Required action: A verbatim copy of the lines from the one with "thumb ip: (850, 481)" through the final line below is required; print it and nothing else.

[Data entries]
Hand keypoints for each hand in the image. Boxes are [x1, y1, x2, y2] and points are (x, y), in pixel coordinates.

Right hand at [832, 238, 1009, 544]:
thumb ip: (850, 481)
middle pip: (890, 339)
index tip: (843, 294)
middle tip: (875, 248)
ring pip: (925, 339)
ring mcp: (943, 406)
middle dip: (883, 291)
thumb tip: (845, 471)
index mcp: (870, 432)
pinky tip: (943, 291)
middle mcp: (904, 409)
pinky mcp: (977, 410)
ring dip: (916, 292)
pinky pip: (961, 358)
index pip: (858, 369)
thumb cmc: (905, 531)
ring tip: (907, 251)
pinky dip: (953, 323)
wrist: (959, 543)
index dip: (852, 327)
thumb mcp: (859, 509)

Completed task:
thumb ip: (850, 481)
middle pip: (890, 339)
index tip: (843, 294)
middle tip: (875, 248)
ring pip: (925, 339)
ring mcp: (943, 406)
middle dip: (883, 291)
thumb tip: (845, 471)
index mcp: (870, 432)
pinky tip: (943, 291)
middle mcp: (904, 409)
pinky mcp: (977, 410)
ring dip: (916, 292)
pinky pip: (961, 358)
index pip: (858, 369)
thumb cmc: (905, 531)
ring tip: (907, 251)
pinky dip: (953, 323)
wrist: (959, 543)
index dip: (852, 327)
thumb mcp: (859, 509)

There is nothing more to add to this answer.